**EXCERPT PROVIDED:**
━━━━━━━━━━
I had heard about the opulent movie theatres here and wanted to check them out. Their slogan at the Grand EGV is “We’ll treat you like a star,” and I have to say it’s kind of true. It is expensive by Thai standards, but is pretty cool. A Gold Class ticket will cost about 500 baht (about $16 Canadian), and entitles you to choose your seat, use the Gold Class lounge and sit in a special VIP theatre. The theatre is quite large with rows of large, red leather overstuffed seats that resemble a cross between a Lazy Boy and an airplane seat. The seats recline to an almost flat position, and should you feel a little chilly there is also a blanket and a pillow. There are conveniently placed tables for your snacks, and when you order a drink, it comes in a glass not a plastic container. If you need anything you just alert the hostess or host who seated you and they will take your order.

That was the good part. The bad part was that I the only movie playing there that I hadn’t already seen was House of the Dead, a z-grade zombie flick based on a video game and shot in Vancouver. I like horror movies, but this is so bad I almost have to wonder if it wasn’t meant to be a spoof of brainless teen slasher / zombie b-movies. There is a great deal of gory stuff, zombies and humans get their heads blown off, legs are ripped from their sockets and at least one hottie gets thrown-up on. It’s pretty graphic, which apparently is OK with the Thai censors who let the scenes of carnage through with no cuts, but crudely blurred out the breasts of two of the lead actresses – but only when they were on land, when they were swimming underwater the breasts were unblurred and unfettered.

Even though the movie was a horrible waste of time, the experience was great. Like North America there were lots of trailers, and several annoying ads, but unlike our movie going experience, Thais are expected to stand and “pay respect to The King,” while the national anthem plays. Just like North America, though, nobody stays for the credits.

Tonight we a trip planned to Pat Pong, a notorious area of town named after its one time owner, Chinese millionaire Khum Patpongpanit. It is probably the most famous red-light district in the world, stemming from its origins in the 1960s when dozens of Go-Go bars sprung up here to entertain airline crews and GIs on leave from the Vietnam War.

To brace ourselves for the gaudy go-go bars of “the Pong” we first check out an Irish pub called O’Reilly’s. A good mix of farang and Thais are eating and drinking when we get there, and I am delighted to discover that it is happy hour. A bucket of frosty Carlsberg hits the table, and we note that the labels come equipped with a temperature gauge that tells you how cold the beer is. On the back of the bottle there is a box with the word “cold” written in it. When the bottles are frosty cold the letters are bold, and become fainter as the beer warms up. Isn’t modern beer technology wonderful?

We are also there to see a Thai Beatles cover band that we have heard are really good, but after waiting for some time we are told that they are stick in traffic and won’t be arriving anytime soon. We leave and head for Pat Pong.
━━━━━━━━━━
**INFORMATION GIVEN:**
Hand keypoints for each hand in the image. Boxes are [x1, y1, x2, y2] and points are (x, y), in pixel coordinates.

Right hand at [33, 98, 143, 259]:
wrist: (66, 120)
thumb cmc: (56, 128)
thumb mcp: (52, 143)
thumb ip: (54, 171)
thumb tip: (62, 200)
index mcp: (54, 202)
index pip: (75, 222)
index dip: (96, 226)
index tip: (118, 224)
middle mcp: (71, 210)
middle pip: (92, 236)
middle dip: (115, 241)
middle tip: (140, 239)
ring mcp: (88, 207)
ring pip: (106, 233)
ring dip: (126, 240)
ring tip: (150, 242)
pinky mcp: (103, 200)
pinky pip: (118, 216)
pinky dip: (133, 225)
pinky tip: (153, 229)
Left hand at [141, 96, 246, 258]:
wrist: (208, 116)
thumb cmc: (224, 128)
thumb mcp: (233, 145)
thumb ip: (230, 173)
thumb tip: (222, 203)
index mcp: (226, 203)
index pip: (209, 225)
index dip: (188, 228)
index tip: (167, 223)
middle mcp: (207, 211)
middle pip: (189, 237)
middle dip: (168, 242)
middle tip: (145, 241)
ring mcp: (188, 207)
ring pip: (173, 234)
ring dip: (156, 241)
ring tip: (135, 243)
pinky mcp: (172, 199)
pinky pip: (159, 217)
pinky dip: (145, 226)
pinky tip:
━━━━━━━━━━
**APPLY WHAT YOU READ:**
(a) From the travel piece, pull out the passage that begins at the words "I had heard" and stops after "take your order.".
(b) Answer these questions using the travel piece:
(i) About how many baht does a Gold Class ticket cost?
(ii) What brand of beer arrives in the bucket at O'Reilly's?
(iii) Who was Pat Pong named after?

**ANSWERS IN ORDER:**
(a)
I had heard about the opulent movie theatres here and wanted to check them out. Their slogan at the Grand EGV is “We’ll treat you like a star,” and I have to say it’s kind of true. It is expensive by Thai standards, but is pretty cool. A Gold Class ticket will cost about 500 baht (about $16 Canadian), and entitles you to choose your seat, use the Gold Class lounge and sit in a special VIP theatre. The theatre is quite large with rows of large, red leather overstuffed seats that resemble a cross between a Lazy Boy and an airplane seat. The seats recline to an almost flat position, and should you feel a little chilly there is also a blanket and a pillow. There are conveniently placed tables for your snacks, and when you order a drink, it comes in a glass not a plastic container. If you need anything you just alert the hostess or host who seated you and they will take your order.

(b)
(i) About 500 baht.
(ii) Carlsberg.
(iii) Chinese millionaire Khum Patpongpanit, its one-time owner.